Content starts
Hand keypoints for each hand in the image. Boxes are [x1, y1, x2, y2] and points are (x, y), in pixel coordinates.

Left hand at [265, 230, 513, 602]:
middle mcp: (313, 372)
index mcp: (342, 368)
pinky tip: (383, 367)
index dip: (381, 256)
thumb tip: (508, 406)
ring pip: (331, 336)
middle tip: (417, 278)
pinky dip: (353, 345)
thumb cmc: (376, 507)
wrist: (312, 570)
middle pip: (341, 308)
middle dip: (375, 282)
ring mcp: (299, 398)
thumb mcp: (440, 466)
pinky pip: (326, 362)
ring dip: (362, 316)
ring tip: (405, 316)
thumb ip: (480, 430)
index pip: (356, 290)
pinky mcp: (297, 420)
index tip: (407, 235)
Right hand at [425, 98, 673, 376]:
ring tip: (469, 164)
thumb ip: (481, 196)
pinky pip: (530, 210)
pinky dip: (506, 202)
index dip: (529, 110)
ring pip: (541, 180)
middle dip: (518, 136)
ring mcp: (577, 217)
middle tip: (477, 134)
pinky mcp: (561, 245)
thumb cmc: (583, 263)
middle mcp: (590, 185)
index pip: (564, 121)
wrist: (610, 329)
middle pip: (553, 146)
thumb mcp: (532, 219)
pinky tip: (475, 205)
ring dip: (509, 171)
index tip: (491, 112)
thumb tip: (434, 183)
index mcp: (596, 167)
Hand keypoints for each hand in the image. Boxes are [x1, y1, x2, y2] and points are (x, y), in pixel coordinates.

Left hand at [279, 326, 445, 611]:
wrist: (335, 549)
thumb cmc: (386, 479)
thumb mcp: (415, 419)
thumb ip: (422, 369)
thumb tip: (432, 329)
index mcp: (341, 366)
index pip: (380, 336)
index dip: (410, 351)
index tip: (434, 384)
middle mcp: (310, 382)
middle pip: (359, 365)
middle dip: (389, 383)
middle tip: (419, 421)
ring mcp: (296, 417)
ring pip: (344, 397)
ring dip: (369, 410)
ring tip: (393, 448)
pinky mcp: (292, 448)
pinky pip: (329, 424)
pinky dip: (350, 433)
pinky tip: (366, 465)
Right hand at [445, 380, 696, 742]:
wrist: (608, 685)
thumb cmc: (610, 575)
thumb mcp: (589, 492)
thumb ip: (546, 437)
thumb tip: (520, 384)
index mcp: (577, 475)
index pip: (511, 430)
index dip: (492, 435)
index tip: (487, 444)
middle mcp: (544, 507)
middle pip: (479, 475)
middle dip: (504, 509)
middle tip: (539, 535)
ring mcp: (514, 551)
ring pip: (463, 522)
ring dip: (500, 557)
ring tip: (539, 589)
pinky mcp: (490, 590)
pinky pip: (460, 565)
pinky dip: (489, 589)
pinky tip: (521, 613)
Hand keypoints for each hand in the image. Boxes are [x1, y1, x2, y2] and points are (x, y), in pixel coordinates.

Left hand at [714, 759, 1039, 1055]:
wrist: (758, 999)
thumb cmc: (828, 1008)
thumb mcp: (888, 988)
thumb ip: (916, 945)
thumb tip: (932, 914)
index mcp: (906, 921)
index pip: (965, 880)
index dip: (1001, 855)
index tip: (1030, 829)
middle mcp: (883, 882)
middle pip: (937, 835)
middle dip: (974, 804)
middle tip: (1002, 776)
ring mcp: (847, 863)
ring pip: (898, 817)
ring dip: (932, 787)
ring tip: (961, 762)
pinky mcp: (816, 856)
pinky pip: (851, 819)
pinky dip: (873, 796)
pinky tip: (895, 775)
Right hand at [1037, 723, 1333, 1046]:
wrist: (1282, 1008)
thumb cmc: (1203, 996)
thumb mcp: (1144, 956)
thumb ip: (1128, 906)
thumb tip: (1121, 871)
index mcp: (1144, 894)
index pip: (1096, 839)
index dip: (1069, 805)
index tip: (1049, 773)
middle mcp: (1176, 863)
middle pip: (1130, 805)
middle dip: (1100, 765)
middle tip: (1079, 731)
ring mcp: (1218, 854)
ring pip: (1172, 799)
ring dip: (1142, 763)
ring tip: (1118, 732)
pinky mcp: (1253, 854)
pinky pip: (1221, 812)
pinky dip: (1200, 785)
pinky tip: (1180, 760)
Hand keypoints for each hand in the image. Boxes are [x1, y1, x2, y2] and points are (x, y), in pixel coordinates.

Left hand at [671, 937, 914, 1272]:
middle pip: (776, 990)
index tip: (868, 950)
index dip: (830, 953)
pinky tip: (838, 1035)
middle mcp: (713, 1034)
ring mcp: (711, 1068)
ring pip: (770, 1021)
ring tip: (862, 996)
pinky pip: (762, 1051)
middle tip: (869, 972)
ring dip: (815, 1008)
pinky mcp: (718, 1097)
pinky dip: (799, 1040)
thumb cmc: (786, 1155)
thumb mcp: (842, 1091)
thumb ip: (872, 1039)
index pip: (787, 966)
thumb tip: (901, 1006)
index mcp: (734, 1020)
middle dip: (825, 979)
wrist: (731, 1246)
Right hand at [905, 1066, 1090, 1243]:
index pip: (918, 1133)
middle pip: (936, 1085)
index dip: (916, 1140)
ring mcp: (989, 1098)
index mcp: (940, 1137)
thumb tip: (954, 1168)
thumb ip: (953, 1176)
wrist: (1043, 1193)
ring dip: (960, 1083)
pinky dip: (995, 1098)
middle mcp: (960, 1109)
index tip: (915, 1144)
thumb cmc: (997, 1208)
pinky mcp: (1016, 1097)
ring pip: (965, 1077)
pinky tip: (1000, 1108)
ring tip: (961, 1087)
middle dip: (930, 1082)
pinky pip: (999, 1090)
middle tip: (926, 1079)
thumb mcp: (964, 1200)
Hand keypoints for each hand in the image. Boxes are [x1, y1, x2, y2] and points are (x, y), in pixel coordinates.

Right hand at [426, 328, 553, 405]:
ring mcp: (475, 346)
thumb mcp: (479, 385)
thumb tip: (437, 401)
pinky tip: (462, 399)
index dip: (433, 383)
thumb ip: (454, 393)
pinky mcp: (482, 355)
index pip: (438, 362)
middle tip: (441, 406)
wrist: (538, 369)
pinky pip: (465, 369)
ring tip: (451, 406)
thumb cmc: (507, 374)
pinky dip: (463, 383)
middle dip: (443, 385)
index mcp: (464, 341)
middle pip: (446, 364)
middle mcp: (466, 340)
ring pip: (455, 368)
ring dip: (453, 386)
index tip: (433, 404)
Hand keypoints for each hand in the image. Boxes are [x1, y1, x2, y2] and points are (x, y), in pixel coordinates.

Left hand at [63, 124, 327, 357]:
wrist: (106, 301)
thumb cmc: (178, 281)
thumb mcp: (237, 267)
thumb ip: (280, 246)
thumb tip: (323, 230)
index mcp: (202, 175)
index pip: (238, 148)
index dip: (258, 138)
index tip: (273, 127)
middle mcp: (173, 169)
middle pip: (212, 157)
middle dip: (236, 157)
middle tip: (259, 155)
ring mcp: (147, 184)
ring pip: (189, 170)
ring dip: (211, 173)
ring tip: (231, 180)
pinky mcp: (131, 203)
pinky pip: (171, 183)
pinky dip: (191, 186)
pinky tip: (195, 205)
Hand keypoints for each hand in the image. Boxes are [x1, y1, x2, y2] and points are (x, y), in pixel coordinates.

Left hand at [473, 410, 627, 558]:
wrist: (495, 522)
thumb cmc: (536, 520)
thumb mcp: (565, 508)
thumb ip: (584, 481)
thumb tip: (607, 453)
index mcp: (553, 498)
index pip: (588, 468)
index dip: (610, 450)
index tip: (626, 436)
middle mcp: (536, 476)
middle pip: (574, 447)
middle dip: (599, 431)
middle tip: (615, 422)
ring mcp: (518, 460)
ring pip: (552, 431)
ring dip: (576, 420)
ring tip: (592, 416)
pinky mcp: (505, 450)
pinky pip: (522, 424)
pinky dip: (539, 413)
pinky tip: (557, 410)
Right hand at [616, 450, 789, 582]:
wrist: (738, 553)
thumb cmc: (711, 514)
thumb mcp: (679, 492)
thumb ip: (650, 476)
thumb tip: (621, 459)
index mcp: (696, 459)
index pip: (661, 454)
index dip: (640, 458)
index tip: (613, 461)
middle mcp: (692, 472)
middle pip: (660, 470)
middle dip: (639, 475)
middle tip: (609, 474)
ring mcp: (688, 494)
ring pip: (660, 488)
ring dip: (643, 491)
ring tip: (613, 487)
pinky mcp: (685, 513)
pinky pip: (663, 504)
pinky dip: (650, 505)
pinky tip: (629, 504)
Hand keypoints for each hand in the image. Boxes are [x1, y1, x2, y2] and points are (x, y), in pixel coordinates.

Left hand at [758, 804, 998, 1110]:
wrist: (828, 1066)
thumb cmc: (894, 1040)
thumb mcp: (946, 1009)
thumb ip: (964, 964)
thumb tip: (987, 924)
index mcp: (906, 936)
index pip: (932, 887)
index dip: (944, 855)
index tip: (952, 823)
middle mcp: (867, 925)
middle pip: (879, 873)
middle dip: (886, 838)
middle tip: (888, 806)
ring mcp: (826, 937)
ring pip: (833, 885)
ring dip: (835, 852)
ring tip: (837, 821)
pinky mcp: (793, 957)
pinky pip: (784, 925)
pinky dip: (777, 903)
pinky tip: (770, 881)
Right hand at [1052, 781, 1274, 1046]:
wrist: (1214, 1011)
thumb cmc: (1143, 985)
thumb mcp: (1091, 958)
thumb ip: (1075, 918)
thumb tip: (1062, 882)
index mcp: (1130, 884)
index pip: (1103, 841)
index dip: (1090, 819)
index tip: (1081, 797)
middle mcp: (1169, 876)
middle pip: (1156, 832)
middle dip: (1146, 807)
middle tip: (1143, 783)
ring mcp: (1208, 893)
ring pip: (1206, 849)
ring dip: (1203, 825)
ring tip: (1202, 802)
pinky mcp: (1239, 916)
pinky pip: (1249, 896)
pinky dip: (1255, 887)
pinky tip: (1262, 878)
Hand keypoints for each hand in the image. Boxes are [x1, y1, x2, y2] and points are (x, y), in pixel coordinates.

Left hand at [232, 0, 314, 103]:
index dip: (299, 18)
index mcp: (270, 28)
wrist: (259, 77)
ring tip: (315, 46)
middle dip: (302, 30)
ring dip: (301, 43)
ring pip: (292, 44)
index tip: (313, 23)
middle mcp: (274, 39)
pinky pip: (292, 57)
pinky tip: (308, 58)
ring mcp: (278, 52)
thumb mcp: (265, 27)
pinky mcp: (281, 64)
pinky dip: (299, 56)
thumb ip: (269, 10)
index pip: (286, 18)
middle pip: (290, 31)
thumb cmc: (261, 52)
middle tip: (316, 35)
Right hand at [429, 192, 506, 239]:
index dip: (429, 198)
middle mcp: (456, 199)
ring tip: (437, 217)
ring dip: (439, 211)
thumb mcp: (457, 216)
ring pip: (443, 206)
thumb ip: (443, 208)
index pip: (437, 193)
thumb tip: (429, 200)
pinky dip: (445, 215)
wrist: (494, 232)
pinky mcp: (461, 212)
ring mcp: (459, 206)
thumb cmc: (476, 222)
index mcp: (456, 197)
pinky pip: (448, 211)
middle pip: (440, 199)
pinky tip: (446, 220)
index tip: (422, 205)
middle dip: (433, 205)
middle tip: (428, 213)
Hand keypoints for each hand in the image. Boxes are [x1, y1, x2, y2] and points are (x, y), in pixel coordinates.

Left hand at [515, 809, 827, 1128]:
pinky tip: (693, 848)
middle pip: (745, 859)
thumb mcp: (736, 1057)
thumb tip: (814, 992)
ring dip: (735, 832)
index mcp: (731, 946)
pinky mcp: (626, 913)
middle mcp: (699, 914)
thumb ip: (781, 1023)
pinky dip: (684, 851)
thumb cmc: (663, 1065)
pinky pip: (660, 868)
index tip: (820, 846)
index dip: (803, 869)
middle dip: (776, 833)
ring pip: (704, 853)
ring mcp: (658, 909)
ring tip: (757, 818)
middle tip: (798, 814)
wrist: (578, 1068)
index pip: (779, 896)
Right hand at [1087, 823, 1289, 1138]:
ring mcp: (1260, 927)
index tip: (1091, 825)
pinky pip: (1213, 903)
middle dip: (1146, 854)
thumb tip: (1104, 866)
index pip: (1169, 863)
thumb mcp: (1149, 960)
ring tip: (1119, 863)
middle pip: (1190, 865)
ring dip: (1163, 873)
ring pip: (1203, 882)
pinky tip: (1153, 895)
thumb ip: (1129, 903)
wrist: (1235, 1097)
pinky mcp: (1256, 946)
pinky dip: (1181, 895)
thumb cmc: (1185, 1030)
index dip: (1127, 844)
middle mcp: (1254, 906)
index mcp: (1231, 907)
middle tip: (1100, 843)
Content ends
— Description of the task —
Search the data for the string "Left" and copy out every line where it is found.

— Answer to the exercise —
Left hand at [265, 230, 513, 602]:
Left hand at [279, 326, 445, 611]:
Left hand at [714, 759, 1039, 1055]:
Left hand at [671, 937, 914, 1272]:
Left hand at [63, 124, 327, 357]:
Left hand at [473, 410, 627, 558]:
Left hand at [758, 804, 998, 1110]:
Left hand at [232, 0, 314, 103]:
Left hand at [515, 809, 827, 1128]:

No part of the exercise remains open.